The problem with most finance apps, however, is that they often become a reflection of the internal politics of the business rather than an experience solely designed around the customer. This means that the focus is on delivering as many features and functionalities as possible to satisfy the needs and desires of competing internal departments, rather than providing a clear value proposition that is focused on what the people out there in the real world want. As a result, these products can very easily bloat to become a mixed bag of confusing, unrelated and ultimately unlovable customer experiences—a feature salad, you might say.
So what's a better approach? How can we build products that are stable, user-friendly, and—most importantly—stick?
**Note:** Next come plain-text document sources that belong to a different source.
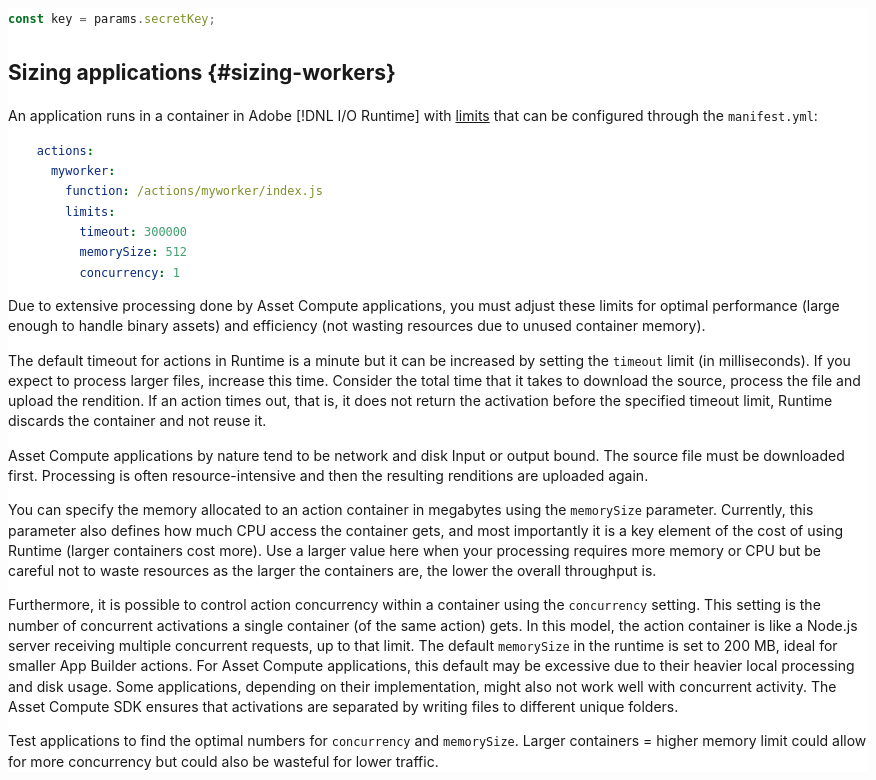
 ```javascript
const key = params.secretKey;
```

## Sizing applications {#sizing-workers}

An application runs in a container in Adobe [!DNL I/O Runtime] with [limits](https://developer.adobe.com/runtime/docs/guides/using/system_settings/) that can be configured through the `manifest.yml`:

```yaml
    actions:
      myworker:
        function: /actions/myworker/index.js
        limits:
          timeout: 300000
          memorySize: 512
          concurrency: 1
```

Due to extensive processing done by Asset Compute applications, you must adjust these limits for optimal performance (large enough to handle binary assets) and efficiency (not wasting resources due to unused container memory).

The default timeout for actions in Runtime is a minute but it can be increased by setting the `timeout` limit (in milliseconds). If you expect to process larger files, increase this time. Consider the total time that it takes to download the source, process the file and upload the rendition. If an action times out, that is, it does not return the activation before the specified timeout limit, Runtime discards the container and not reuse it.

Asset Compute applications by nature tend to be network and disk Input or output bound. The source file must be downloaded first. Processing is often resource-intensive and then the resulting renditions are uploaded again.

You can specify the memory allocated to an action container in megabytes using the `memorySize` parameter. Currently, this parameter also defines how much CPU access the container gets, and most importantly it is a key element of the cost of using Runtime (larger containers cost more). Use a larger value here when your processing requires more memory or CPU but be careful not to waste resources as the larger the containers are, the lower the overall throughput is.

Furthermore, it is possible to control action concurrency within a container using the `concurrency` setting. This setting is the number of concurrent activations a single container (of the same action) gets. In this model, the action container is like a Node.js server receiving multiple concurrent requests, up to that limit. The default `memorySize` in the runtime is set to 200 MB, ideal for smaller App Builder actions. For Asset Compute applications, this default may be excessive due to their heavier local processing and disk usage. Some applications, depending on their implementation, might also not work well with concurrent activity. The Asset Compute SDK ensures that activations are separated by writing files to different unique folders.

Test applications to find the optimal numbers for `concurrency` and `memorySize`. Larger containers = higher memory limit could allow for more concurrency but could also be wasteful for lower traffic.
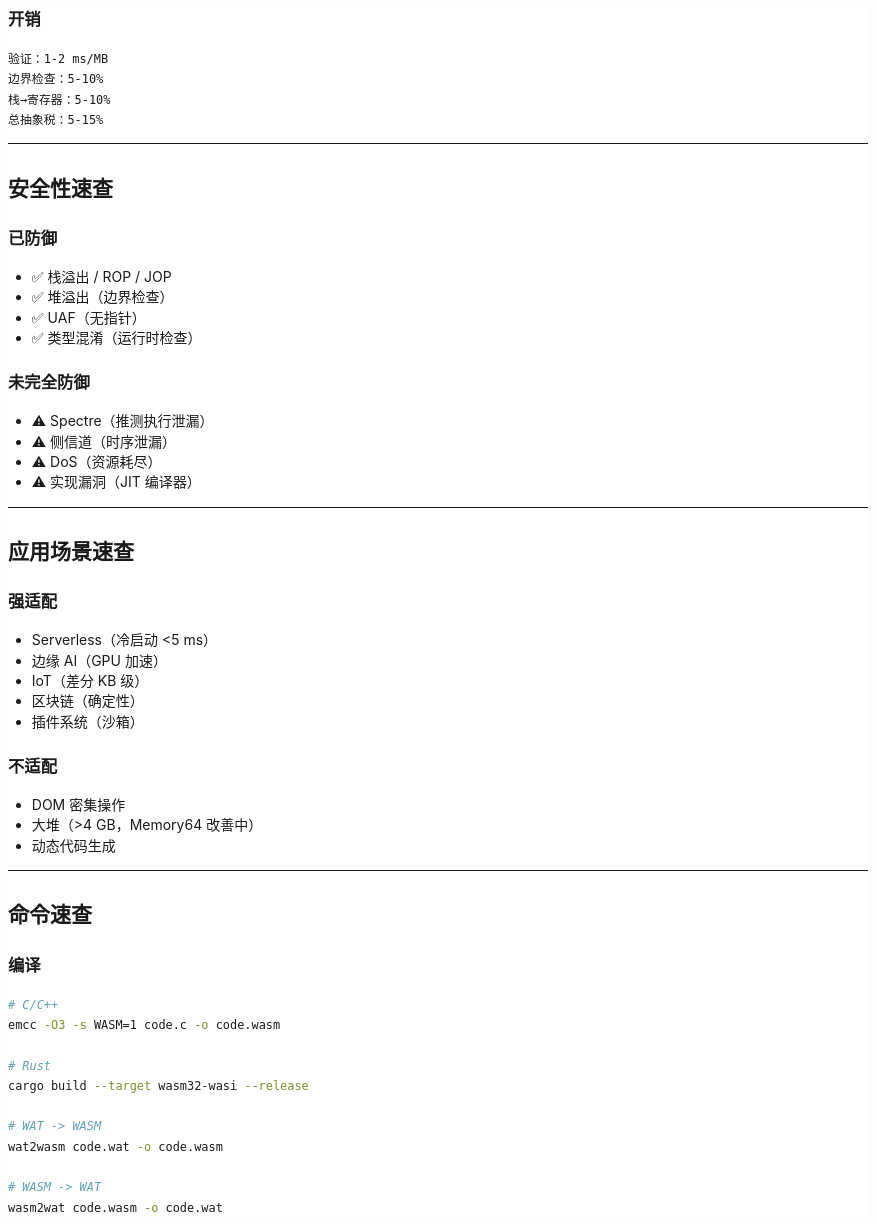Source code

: ### 开销
```
验证：1-2 ms/MB
边界检查：5-10%
栈→寄存器：5-10%
总抽象税：5-15%
```

---

## 安全性速查

### 已防御
- ✅ 栈溢出 / ROP / JOP
- ✅ 堆溢出（边界检查）
- ✅ UAF（无指针）
- ✅ 类型混淆（运行时检查）

### 未完全防御
- ⚠️ Spectre（推测执行泄漏）
- ⚠️ 侧信道（时序泄漏）
- ⚠️ DoS（资源耗尽）
- ⚠️ 实现漏洞（JIT 编译器）

---

## 应用场景速查

### 强适配
- Serverless（冷启动 <5 ms）
- 边缘 AI（GPU 加速）
- IoT（差分 KB 级）
- 区块链（确定性）
- 插件系统（沙箱）

### 不适配
- DOM 密集操作
- 大堆（>4 GB，Memory64 改善中）
- 动态代码生成

---

## 命令速查

### 编译
```bash
# C/C++
emcc -O3 -s WASM=1 code.c -o code.wasm

# Rust
cargo build --target wasm32-wasi --release

# WAT -> WASM
wat2wasm code.wat -o code.wasm

# WASM -> WAT
wasm2wat code.wasm -o code.wat
```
That's where the concept of "bedrock" comes in. Bedrock is the core element of your product that truly matters to users. It's the fundamental building block that provides value and stays relevant over time.
In the world of retail banking, which is where I work, the bedrock has got to be in and around the regular servicing journeys. People open their current account once in a blue moon but they look at it every day. They sign up for a credit card every year or two, but they check their balance and pay their bill at least once a month.
Identifying the core tasks that people want to do and then relentlessly striving to make them easy to do, dependable, and trustworthy is where the gravy’s at.
But how do you get to bedrock? By focusing on the "MVP" approach, prioritizing simplicity, and iterating towards a clear value proposition. This means cutting out unnecessary features and focusing on delivering real value to your users.
It also means having some guts, because your colleagues might not always instantly share your vision to start with. And controversially, sometimes it can even mean making it clear to customers that you’re not going to come to their house and make their dinner. The occasional “opinionated user interface design” (i.e. clunky workaround for edge cases) might sometimes be what you need to use to test a concept or buy you space to work on something more important.
So what are the key strategies I've learned from my own experience and research?
There's an interesting paradox at play here: building towards bedrock means sacrificing some short-term growth potential in favour of long-term stability. But the payoff is worth it—products built with a focus on bedrock will outlast and outperform their competitors, and deliver sustained value to users over time.
So, how do you start your journey towards bedrock? Take it one step at a time. Start by identifying those core elements that truly matter to your users. Focus on building and refining a single, powerful feature that delivers real value. And above all, test obsessively—for, in the words of Abraham Lincoln, Alan Kay, or Peter Drucker (whomever you believe!!), “The best way to predict the future is to create it.”